About twelve of us set up in a small studio on the fourth floor of the Shirt Factory for today's drawing class. The other participants skewed younger: in their twenties or perhaps thirties. Our model looked to be in his late 30s or early 40s and had a good physique. Everyone else had brought pads of paper and drawing tools, but I'd brought my acrylic paints. I guess I was expecting a single long pose, but that wasn't how it was done. Instead, we were going to be offered a lot of one minute poses, then five minute poses, then ten minute poses, and finally one or two half hour poses. While the others all had big pads of paper, I'd only brought a single 10.5 by 9.5 inch piece of wood as a canvas. I quickly decided to work small in four different quadrants.

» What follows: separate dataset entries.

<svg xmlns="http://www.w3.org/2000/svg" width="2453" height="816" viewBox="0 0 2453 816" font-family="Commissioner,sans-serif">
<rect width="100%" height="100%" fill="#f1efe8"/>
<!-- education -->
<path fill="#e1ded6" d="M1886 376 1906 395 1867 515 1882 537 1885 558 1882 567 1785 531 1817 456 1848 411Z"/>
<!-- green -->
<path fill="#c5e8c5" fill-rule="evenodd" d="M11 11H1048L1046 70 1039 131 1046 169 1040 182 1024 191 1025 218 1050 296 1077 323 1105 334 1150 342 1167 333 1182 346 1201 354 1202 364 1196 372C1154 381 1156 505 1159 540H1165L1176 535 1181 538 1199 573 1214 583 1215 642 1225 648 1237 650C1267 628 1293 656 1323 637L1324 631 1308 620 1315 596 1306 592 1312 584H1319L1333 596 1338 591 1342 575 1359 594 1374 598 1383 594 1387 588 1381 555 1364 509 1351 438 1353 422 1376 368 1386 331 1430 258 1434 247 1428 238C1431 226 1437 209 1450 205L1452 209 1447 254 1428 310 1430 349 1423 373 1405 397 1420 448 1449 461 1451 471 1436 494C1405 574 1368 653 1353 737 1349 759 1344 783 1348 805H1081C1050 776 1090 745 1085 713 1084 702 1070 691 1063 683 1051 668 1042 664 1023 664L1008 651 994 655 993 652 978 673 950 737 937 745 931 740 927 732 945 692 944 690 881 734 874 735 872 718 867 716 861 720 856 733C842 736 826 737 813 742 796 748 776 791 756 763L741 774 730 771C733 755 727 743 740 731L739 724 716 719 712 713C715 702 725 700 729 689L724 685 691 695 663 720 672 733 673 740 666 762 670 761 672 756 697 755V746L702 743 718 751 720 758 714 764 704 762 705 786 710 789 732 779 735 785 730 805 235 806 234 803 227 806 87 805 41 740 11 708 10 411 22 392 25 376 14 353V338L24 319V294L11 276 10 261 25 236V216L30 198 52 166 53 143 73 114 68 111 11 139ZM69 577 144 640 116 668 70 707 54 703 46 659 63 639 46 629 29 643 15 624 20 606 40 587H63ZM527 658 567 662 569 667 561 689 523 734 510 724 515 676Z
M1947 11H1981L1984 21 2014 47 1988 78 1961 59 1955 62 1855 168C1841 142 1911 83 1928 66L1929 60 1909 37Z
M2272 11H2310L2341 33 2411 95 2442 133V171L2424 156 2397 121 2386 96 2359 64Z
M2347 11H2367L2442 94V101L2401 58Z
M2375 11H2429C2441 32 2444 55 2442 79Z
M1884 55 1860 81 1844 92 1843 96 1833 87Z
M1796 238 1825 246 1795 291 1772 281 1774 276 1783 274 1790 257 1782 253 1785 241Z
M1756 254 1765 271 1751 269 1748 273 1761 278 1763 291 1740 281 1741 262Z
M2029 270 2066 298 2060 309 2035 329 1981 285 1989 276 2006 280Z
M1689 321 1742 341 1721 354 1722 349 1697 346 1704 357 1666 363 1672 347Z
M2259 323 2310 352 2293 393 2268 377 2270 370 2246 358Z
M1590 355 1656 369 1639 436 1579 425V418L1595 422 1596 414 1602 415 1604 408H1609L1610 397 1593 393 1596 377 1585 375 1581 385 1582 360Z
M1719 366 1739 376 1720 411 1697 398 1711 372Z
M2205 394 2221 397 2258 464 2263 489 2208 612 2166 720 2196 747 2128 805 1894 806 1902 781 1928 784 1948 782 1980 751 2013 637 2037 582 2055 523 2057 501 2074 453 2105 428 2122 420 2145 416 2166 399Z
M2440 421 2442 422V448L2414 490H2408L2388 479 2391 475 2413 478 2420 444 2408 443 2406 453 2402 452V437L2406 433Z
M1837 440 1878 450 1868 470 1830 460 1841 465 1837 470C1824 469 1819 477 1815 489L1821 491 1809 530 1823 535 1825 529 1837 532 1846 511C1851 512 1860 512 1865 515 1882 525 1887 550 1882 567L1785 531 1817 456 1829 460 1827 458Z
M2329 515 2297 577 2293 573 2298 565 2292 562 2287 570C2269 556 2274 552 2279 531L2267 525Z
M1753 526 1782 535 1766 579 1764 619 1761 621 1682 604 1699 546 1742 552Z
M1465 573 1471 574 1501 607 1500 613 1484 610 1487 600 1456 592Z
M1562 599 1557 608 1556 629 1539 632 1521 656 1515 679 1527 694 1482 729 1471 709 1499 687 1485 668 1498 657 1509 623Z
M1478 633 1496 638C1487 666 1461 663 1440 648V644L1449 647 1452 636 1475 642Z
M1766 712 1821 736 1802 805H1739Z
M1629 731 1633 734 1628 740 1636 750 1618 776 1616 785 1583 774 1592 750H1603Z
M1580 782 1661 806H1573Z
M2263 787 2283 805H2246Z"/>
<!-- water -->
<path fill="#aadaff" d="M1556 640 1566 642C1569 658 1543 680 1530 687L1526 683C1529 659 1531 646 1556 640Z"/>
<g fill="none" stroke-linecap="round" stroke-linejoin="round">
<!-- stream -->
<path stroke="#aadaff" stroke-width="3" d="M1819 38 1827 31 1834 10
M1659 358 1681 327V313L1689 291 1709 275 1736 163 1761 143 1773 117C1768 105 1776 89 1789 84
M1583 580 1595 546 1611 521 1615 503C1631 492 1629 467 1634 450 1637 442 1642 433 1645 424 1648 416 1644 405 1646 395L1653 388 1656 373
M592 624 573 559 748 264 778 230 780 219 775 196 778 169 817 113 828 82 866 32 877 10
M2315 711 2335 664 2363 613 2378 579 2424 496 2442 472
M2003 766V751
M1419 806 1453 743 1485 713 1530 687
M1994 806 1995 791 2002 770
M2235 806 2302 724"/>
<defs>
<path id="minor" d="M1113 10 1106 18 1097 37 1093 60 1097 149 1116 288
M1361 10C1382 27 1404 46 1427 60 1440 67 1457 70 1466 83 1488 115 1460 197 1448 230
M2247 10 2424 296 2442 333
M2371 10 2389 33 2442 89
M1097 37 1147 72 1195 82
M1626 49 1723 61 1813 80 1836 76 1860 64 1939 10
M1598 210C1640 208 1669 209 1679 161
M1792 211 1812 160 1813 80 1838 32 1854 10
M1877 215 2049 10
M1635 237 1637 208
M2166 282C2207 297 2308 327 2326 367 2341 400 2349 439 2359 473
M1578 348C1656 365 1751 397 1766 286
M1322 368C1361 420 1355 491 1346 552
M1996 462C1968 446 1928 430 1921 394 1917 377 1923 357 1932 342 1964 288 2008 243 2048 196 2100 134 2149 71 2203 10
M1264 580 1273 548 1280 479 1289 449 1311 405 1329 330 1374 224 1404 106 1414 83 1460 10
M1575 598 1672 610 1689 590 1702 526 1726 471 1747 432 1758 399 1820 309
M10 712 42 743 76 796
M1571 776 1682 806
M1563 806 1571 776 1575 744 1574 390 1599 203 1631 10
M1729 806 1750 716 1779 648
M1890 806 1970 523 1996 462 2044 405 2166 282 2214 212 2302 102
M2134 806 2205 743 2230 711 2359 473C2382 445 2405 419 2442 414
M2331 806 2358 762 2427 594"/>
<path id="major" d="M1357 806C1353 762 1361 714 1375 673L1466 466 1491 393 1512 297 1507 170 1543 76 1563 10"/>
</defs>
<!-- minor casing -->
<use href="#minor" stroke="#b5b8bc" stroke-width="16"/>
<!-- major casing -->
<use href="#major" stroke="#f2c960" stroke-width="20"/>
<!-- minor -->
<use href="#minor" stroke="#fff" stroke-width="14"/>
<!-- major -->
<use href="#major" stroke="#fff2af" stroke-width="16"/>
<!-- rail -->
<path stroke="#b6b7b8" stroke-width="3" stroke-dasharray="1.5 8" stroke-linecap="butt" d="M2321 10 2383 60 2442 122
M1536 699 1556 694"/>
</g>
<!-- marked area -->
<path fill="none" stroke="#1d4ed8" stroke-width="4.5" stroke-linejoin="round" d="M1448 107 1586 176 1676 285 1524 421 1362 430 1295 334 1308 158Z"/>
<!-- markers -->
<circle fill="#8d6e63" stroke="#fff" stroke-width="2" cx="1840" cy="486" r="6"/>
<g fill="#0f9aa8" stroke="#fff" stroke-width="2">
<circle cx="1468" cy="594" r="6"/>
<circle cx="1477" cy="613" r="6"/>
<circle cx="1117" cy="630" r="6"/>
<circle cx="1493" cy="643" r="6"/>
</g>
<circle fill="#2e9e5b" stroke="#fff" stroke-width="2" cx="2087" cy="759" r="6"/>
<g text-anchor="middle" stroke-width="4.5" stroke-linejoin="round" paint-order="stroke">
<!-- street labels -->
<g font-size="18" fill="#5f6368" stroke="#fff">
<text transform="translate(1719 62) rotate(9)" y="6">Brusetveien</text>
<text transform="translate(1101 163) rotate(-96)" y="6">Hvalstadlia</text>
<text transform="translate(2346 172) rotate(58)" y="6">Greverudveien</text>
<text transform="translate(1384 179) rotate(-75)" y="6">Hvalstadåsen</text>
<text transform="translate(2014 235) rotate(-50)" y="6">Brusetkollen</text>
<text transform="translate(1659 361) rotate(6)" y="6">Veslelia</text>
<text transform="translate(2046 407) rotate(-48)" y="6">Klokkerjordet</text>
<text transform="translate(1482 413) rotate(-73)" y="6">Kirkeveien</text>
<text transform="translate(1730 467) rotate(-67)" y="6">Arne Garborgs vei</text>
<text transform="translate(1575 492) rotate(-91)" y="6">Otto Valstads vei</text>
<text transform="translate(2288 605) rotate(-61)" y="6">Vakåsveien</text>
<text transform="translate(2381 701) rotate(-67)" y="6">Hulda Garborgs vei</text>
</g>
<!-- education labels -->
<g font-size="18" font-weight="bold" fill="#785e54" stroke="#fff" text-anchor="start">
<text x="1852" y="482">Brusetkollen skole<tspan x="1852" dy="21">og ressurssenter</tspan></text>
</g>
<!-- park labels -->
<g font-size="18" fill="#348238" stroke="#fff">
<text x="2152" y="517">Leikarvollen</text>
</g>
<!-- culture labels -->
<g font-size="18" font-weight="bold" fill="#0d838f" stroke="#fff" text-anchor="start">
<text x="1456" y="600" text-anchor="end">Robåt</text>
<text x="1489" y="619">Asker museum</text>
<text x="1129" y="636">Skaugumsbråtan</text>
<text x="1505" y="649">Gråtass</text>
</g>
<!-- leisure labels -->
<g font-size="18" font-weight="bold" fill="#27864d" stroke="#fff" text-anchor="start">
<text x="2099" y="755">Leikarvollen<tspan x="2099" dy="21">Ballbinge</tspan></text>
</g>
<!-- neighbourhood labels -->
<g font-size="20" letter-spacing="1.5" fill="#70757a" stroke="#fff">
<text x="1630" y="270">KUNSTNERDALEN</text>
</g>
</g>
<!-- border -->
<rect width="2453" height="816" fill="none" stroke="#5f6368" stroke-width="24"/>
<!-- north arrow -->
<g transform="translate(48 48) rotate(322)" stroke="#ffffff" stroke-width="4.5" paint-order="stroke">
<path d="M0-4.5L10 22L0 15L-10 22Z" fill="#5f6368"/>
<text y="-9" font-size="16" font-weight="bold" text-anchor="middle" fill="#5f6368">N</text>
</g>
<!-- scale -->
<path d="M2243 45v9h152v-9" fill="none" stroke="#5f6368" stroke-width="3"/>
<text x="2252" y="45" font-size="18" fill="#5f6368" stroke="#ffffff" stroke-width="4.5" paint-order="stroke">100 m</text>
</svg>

As I'd finish roughing out one sketch, a new pose would begin, and I plop it in right next to the one I'd done. When I ran out of room, I looked for the crappiest figure and painted over it. When I'd get bored, I'd rework something or paint in the background. My painting was, as I said at the time, a palimpsest. The amphetamines had me engaged and feeling on top of things (and not even insulted when one of the people running the event gushed over other drawings while saying nothing about mine). I suspect, though, that, like a crackhead, the drugs were causing me to be focused and occasionally even obsessed in various small but unhelpful ways. Also, the constant work, without ever giving my painting a chance to dry, caused the colors to become muddy and the forms to look overworked. It wasn't my best work, but it had an energetic painterly quality that is usually lacking in my paintings. Also, I liked the overall composition, with its patches of negative space divided up by crude humanoid figures. Here is the result:

After two hours, the class ended and Ray, Nancy and I chatted some with the two organizers. I suggested they make an animation based on everyone's drawing of a particular pose. Such an animation would appear to rotate as it flipped from the perspective of each participant, shivering and jumping from the variety of techniques and technical skill.

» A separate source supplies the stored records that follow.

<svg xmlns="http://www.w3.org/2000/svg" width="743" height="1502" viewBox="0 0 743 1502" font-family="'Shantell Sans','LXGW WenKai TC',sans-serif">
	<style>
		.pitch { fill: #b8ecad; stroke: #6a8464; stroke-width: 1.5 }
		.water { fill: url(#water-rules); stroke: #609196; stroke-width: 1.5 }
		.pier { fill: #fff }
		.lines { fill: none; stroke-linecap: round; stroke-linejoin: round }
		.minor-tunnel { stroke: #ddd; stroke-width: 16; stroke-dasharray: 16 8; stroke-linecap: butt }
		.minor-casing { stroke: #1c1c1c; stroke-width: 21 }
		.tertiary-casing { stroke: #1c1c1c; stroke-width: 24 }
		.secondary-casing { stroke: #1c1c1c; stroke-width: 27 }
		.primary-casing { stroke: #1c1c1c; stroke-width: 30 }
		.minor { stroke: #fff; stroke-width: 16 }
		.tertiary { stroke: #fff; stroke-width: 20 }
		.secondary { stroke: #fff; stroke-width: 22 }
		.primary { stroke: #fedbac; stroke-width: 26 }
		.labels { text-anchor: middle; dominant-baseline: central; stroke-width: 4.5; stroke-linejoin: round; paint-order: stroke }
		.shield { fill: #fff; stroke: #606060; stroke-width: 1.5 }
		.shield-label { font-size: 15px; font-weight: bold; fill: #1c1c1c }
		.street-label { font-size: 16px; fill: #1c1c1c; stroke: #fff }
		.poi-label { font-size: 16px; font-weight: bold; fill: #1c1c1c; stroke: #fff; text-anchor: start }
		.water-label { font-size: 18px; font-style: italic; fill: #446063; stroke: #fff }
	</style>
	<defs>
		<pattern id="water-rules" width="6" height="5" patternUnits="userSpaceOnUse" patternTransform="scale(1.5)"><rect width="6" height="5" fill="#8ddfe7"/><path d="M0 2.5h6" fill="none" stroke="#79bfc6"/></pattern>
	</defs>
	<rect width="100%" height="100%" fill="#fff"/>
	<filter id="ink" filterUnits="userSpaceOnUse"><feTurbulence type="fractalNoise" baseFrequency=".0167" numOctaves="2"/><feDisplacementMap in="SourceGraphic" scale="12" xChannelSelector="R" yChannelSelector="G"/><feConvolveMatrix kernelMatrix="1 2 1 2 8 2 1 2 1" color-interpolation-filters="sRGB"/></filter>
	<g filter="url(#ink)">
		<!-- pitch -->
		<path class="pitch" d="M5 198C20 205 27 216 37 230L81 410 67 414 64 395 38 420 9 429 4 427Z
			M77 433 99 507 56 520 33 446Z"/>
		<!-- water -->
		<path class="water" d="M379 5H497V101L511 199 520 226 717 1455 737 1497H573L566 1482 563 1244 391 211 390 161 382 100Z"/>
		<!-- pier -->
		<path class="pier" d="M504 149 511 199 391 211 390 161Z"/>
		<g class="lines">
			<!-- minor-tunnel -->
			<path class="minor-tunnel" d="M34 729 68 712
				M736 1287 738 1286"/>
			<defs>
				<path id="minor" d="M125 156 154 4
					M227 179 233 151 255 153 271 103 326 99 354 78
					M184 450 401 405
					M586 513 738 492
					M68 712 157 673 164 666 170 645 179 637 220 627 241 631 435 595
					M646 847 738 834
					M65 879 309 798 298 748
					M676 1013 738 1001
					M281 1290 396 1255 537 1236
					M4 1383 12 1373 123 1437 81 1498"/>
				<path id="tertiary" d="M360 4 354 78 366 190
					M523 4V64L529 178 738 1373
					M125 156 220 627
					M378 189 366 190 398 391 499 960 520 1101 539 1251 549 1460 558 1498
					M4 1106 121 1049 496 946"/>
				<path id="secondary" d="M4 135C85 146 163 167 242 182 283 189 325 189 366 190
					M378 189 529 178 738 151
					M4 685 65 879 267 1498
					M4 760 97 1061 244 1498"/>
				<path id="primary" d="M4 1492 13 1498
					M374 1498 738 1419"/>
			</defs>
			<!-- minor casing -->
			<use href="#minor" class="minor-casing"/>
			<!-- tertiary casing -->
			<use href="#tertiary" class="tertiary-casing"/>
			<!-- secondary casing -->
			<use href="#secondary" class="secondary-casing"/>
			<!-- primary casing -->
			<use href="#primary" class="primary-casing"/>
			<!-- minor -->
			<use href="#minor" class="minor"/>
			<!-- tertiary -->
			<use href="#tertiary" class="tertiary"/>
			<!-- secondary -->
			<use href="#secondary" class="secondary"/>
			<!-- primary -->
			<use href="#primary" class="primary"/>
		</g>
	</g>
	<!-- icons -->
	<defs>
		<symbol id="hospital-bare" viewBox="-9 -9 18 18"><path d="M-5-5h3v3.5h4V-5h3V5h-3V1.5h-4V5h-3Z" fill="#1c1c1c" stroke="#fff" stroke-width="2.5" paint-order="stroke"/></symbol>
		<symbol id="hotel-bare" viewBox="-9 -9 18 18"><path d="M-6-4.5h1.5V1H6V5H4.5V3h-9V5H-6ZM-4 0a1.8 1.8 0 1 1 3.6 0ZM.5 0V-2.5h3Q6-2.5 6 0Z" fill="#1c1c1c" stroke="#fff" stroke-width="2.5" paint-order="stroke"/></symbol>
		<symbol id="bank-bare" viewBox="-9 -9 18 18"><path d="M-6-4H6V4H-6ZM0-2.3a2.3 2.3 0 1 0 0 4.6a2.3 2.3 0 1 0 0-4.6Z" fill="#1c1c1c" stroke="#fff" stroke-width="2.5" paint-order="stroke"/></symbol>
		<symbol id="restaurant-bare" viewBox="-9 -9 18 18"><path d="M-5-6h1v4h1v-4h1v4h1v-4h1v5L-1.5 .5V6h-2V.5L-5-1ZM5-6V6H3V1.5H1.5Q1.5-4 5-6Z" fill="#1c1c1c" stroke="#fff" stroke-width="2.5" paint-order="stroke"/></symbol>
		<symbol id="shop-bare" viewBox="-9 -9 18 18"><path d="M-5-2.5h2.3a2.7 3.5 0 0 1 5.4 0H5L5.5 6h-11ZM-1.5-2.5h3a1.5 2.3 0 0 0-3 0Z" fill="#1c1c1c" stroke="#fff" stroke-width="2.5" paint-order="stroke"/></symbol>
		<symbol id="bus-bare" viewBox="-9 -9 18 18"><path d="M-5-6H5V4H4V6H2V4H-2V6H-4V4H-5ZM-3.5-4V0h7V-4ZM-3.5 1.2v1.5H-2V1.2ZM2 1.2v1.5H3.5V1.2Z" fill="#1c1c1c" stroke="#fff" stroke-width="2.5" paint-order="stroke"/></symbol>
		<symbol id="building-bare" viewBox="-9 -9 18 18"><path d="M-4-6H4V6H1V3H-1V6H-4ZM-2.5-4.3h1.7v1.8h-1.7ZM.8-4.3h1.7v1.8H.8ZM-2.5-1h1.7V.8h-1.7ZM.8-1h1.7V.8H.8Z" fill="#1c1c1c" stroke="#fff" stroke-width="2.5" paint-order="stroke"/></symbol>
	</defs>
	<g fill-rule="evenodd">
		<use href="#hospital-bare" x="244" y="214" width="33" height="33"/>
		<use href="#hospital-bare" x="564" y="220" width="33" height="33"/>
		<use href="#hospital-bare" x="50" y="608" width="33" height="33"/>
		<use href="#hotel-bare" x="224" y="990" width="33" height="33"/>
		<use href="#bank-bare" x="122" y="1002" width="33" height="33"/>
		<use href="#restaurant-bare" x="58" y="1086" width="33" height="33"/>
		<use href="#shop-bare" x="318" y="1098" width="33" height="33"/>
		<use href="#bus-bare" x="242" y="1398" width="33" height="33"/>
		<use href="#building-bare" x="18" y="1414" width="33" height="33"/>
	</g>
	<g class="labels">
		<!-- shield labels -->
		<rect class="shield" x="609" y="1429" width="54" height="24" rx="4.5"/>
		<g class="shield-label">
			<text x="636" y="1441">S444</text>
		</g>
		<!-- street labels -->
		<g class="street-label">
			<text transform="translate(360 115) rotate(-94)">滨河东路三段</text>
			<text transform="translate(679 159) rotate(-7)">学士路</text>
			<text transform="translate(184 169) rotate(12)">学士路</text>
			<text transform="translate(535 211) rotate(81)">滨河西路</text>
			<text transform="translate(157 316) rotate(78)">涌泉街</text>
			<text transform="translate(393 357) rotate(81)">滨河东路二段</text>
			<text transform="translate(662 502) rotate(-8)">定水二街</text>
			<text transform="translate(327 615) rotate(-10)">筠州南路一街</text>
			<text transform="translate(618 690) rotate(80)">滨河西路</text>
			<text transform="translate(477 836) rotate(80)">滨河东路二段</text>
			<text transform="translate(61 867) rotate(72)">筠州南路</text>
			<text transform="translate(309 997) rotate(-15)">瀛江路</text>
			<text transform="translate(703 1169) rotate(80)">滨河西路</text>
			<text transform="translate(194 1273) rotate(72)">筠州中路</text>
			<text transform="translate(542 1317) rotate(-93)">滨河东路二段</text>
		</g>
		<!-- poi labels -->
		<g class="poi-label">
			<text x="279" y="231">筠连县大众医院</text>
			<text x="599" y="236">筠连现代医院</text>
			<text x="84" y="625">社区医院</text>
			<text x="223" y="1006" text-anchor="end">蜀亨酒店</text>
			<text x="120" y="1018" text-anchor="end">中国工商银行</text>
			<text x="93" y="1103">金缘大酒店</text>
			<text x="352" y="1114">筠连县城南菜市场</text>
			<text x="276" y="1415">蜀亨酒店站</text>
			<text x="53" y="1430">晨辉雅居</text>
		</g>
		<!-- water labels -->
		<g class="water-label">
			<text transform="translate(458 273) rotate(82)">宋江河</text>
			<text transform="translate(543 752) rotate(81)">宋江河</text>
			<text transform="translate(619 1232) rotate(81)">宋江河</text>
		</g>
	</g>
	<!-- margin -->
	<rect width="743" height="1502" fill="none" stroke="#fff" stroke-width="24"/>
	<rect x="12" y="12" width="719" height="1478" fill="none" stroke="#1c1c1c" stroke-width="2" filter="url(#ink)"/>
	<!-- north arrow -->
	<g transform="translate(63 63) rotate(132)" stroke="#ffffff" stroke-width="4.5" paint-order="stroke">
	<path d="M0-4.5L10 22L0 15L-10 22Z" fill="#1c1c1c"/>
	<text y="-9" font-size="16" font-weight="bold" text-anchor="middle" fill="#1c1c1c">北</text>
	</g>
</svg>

Ray suggested getting a beer, and I assumed he meant going to a bar, but actually he'd meant having a beer back at his house. But now that I'd put the idea in his head, going to a bar seemed like a good idea to him and Nancy. The problem, though, was that there aren't many places that are open on a Monday night in Uptown Kingston. We went to the Stockade Tavern and it was closed. Snapper Magee's was open, but that place scares Nancy. So we ended up at Frogmore, which happened to be having a very sad open mic night in the back room (there was a banjo player with no audience, eventually to be joined by a guitarist). We sat the bar, and the affable bartender kept 'em coming. I ended up drinking three different IPAs. I happened to mention Katy Perry in a conversation with Ray and the woman next to him (a 20-something Millennial with metallic reddish-purple hair) couldn't help herself and blurted, "I love Katy Perry!"
Back at Ray & Nancy's house, I hung out for another All Day IPA and then a small glass of bourbon. But I still had it together enough on the drive home to gather several largish pieces of White Ash the power company had recently cut up (seemingly pre-emptively in the face of the ongoing Emerald Ash Borer infestation).